Being told that New Ways of Working is a new way of working is not enlightening (tautologies are true but rarely helpful) but demonstrates the problem - it is whatever you decide it is.
Redefining the role of a psychiatrist is fine but Vize et al (Psychiatric Bulletin, February 2008, 32, ) provide another tautology - ‘a role that encompasses the full scope of the work in which psychiatrists could be involved’. What people do is whatever is decided they do but this statement does not give a new ‘what’.
New Ways of Working arose from a crisis in consultant recruitment, a mismatch between consultant expansion and training numbers (Reference GoldbergGoldberg, 2008); from perceived necessity, not choice, and as such it is a pragmatic business solution to a particular demand and resource problem, not better patient care. Changing roles is not new and was happening throughout medicine. Let's be honest, not grandiose.

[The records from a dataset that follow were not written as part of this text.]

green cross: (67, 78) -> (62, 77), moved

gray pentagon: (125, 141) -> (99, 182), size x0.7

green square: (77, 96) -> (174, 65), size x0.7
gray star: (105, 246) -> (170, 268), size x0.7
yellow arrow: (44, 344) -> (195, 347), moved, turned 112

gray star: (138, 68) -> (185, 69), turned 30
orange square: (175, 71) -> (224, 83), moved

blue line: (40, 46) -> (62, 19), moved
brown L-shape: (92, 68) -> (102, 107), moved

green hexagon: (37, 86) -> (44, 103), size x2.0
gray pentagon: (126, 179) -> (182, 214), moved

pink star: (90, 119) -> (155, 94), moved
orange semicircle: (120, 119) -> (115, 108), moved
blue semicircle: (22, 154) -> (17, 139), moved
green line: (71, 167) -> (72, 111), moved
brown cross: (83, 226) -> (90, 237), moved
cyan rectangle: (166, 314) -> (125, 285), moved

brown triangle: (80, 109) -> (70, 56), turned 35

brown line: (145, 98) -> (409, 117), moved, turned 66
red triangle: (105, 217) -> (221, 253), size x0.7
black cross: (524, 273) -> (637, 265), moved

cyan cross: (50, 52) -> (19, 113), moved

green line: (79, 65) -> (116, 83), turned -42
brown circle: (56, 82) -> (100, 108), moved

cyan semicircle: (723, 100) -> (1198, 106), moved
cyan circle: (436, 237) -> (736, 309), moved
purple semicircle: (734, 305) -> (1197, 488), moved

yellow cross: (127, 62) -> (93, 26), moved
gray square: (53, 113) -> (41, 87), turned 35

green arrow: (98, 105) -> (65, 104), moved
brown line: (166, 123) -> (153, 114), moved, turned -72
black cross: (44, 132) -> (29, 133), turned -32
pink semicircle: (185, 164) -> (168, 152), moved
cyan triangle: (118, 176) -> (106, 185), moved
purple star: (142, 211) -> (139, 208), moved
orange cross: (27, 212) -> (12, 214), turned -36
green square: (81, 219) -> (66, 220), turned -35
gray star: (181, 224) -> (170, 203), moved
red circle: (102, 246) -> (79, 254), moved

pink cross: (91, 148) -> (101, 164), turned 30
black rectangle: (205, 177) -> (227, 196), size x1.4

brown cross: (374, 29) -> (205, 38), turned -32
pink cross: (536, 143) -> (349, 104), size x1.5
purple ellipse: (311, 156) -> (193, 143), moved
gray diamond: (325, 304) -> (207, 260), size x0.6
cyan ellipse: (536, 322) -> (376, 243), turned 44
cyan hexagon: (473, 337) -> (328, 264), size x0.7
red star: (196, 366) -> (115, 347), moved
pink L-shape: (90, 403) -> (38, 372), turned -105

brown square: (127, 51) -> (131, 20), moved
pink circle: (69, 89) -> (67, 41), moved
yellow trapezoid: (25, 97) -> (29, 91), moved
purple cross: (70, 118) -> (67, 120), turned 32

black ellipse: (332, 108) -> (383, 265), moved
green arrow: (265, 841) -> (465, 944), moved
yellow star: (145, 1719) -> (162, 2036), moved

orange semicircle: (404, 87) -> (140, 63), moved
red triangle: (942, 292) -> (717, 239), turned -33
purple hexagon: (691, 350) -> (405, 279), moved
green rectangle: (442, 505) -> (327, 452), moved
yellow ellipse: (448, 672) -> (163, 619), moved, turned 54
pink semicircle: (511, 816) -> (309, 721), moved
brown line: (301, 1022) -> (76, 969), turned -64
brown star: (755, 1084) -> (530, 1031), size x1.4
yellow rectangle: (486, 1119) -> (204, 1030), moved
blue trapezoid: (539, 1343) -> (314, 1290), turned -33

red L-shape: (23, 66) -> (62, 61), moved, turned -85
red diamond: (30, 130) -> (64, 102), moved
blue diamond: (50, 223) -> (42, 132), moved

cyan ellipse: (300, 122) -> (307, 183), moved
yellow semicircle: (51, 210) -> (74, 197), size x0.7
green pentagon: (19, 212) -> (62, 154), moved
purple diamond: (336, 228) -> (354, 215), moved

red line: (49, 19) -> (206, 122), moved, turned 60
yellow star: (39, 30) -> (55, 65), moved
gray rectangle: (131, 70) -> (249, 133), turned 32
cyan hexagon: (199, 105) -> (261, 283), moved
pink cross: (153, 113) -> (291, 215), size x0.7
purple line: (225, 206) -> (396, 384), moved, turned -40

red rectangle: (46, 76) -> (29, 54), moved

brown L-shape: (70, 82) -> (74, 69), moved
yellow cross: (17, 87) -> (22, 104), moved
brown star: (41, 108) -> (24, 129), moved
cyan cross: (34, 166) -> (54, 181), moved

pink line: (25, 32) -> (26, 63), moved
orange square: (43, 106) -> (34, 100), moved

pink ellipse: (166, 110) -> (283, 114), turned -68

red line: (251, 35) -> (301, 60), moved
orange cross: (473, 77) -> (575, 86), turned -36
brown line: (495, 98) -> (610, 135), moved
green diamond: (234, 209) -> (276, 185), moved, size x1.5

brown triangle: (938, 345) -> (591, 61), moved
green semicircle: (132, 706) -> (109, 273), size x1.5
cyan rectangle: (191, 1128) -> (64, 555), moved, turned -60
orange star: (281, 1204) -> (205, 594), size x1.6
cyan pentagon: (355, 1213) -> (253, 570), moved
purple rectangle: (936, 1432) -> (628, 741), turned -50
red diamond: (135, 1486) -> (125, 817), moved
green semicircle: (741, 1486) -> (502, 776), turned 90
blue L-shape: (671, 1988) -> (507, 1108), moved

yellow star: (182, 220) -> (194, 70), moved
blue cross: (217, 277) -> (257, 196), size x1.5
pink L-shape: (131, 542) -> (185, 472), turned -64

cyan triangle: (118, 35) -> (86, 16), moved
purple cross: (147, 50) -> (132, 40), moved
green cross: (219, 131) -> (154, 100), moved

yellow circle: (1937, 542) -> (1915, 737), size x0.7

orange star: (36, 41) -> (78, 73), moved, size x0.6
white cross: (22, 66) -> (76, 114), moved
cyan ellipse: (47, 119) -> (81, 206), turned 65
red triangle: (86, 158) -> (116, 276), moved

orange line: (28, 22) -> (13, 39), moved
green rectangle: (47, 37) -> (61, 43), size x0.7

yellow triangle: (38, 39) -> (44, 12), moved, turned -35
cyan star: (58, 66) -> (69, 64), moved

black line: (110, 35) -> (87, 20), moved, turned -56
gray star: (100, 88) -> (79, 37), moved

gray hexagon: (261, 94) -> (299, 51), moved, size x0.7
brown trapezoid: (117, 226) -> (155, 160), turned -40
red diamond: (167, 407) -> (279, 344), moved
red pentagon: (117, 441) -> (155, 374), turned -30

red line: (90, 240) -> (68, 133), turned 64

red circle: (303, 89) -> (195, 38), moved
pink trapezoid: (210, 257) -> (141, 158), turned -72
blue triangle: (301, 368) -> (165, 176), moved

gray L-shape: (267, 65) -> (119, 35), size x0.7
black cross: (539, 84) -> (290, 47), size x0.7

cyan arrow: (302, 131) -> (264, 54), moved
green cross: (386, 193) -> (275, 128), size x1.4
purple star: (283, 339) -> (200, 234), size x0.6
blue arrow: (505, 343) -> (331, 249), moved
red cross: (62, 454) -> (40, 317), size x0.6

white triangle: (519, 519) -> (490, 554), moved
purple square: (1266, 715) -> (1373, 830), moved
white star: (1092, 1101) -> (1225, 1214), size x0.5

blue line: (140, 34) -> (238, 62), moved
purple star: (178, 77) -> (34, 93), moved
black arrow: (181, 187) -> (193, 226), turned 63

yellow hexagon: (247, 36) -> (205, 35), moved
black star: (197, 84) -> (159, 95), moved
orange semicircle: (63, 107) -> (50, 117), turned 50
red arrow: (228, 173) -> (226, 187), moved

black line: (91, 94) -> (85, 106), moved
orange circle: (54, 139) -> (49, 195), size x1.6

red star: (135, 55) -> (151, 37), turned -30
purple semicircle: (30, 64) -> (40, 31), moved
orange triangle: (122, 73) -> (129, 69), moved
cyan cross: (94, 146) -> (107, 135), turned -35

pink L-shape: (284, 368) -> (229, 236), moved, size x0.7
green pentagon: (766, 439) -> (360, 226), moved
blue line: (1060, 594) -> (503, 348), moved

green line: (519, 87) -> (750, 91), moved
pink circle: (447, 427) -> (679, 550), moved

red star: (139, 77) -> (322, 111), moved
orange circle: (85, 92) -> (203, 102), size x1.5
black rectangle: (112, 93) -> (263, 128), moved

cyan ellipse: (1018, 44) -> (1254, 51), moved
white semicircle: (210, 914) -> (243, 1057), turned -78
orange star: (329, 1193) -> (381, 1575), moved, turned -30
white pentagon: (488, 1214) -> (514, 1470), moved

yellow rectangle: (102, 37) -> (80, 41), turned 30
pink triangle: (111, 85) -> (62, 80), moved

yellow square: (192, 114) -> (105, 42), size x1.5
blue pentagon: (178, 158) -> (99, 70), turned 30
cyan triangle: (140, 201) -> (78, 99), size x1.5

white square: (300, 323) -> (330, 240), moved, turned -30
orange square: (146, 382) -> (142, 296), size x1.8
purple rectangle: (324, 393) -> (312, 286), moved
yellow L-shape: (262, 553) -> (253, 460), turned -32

New Ways of Working is now used to legitimise redesign of any sort with services being destroyed for business reasons. Is it person centred or organisation centred? To improve the lives of psychiatrists or patients? Ironically, we will soon overproduce psychiatrists under Modernising Medical Careers while facing an impending crisis of nurse shortage.
Alternative ways of working are essential because solutions to the problems of one person, service, specialty or point in time may not be the solution for others.
Vize et al must be clear not only what New Ways of Working is but also what it is not. Otherwise, it becomes whatever people, including primary care trusts and trust managers, decide it is. Everything is good because it is New Ways of Working. However, ‘new’ is not enough and ‘new’ is not necessarily good!